Hawai'i has a shameful history of having to be forced — and placed under federal oversight — to improve its treatment of those in state prisons and mental health facilities. A federal judge also previously mandated improvements in the Department of Education.

The ACLU and two other parties earlier this month filed a class action lawsuit alleging that the state has failed to carry out the McKinney-Vento Act, which requires school districts to help homeless children receive educational services.

The DOE gets more than $200,000 a year from the federal government to help transport homeless children to school. Yet, the ACLU claims the state's program has been so badly mismanaged that children have been turned away from school, are delayed in enrolling, or must unnecessarily change schools. The federal government more than a year ago cited serious shortcomings with the state's compliance with the McKinney-Vento Act, according to the suit.

Granted, the homeless often are not an easy population to deal with — they move around often, can be difficult to contact and some may not consider schooling a priority. But the DOE has an obligation to be proactive in finding these children and doing all it can to get them to school.

Homeless children already face many hurdles in their formative years. Some lack a stable family and social structures, access to medical care, access to outside activities and healthy food.

The education system, which can provide a sense of stability as well as the education that all children deserve, should not be closed to these children.

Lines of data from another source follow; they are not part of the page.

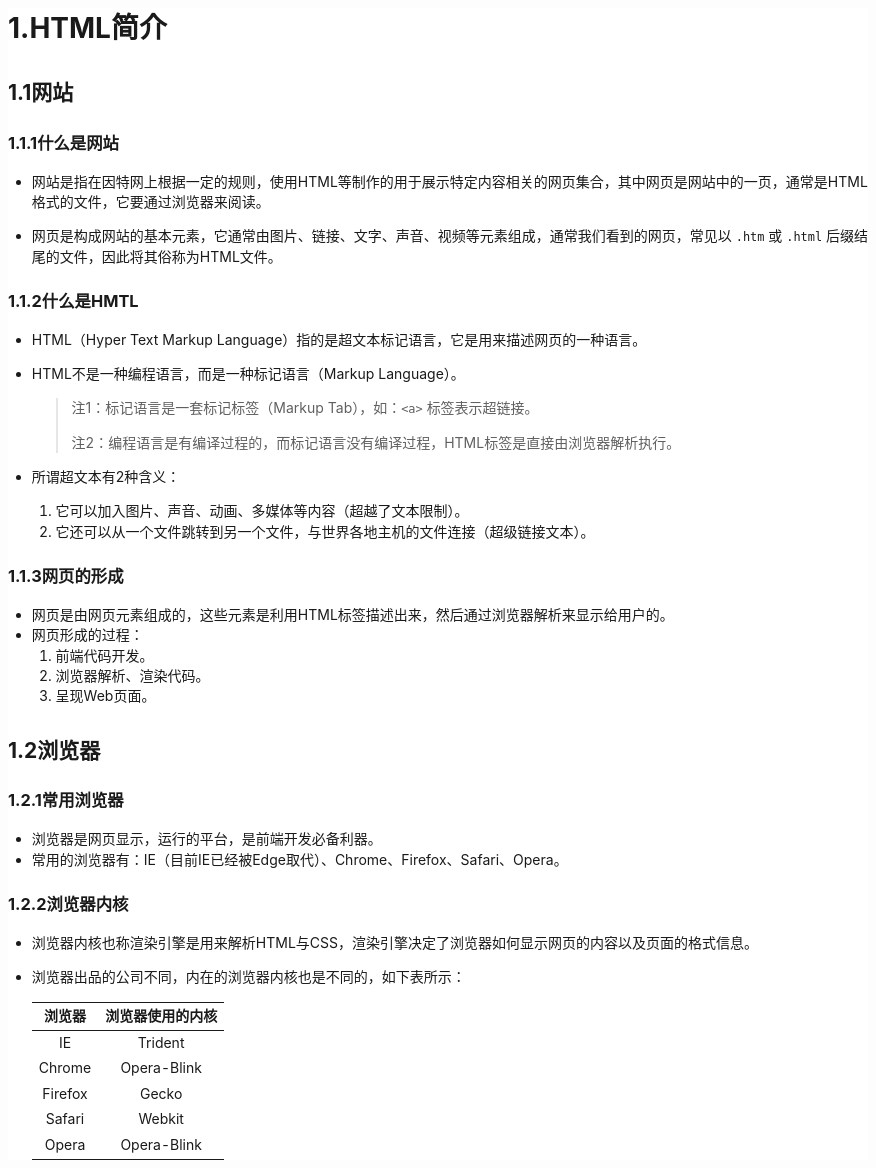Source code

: # 1.HTML简介

## 1.1网站

### 1.1.1什么是网站

- 网站是指在因特网上根据一定的规则，使用HTML等制作的用于展示特定内容相关的网页集合，其中网页是网站中的一页，通常是HTML格式的文件，它要通过浏览器来阅读。

- 网页是构成网站的基本元素，它通常由图片、链接、文字、声音、视频等元素组成，通常我们看到的网页，常见以 `.htm` 或 `.html` 后缀结尾的文件，因此将其俗称为HTML文件。

### 1.1.2什么是HMTL

- HTML（Hyper Text Markup Language）指的是超文本标记语言，它是用来描述网页的一种语言。

- HTML不是一种编程语言，而是一种标记语言（Markup Language）。

  > 注1：标记语言是一套标记标签（Markup Tab），如：`<a>` 标签表示超链接。
  >
  > 注2：编程语言是有编译过程的，而标记语言没有编译过程，HTML标签是直接由浏览器解析执行。

- 所谓超文本有2种含义：

  1. 它可以加入图片、声音、动画、多媒体等内容（超越了文本限制）。
  2. 它还可以从一个文件跳转到另一个文件，与世界各地主机的文件连接（超级链接文本）。

### 1.1.3网页的形成

- 网页是由网页元素组成的，这些元素是利用HTML标签描述出来，然后通过浏览器解析来显示给用户的。
- 网页形成的过程：
  1. 前端代码开发。
  2. 浏览器解析、渲染代码。
  3. 呈现Web页面。

## 1.2浏览器

### 1.2.1常用浏览器

- 浏览器是网页显示，运行的平台，是前端开发必备利器。
- 常用的浏览器有：IE（目前IE已经被Edge取代）、Chrome、Firefox、Safari、Opera。

### 1.2.2浏览器内核

- 浏览器内核也称渲染引擎是用来解析HTML与CSS，渲染引擎决定了浏览器如何显示网页的内容以及页面的格式信息。

- 浏览器出品的公司不同，内在的浏览器内核也是不同的，如下表所示：

  | 浏览器  | 浏览器使用的内核 |
  | :-----: | :--------------: |
  |   IE    |     Trident      |
  | Chrome  |   Opera-Blink    |
  | Firefox |      Gecko       |
  | Safari  |      Webkit      |
  |  Opera  |   Opera-Blink    |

The Department of Education's Web site contains this statement: "The commitment to a quality education for all of Hawai'i's children began more than 160 years ago, when Hawai'i's great monarch, King Kamehameha III, established a statewide public school system. Since that time, we have continued the journey in pursuit of excellence and equity in education."

If the ACLU's claims are right, the department is not fully living up to its own commitment to equity in education.

Surely, Gov. Linda Lingle, who has rightly vowed to tackle the homeless problem, also wants to ensure this equity for children of homeless families.

At the opening of a Wai'anae shelter in March, Lingle said the people involved in getting the shelter opened "felt privileged to be a part of something that was so good and so pure and so righteous, and something so long overdue."

Giving all children the same opportunities in life is also something long overdue.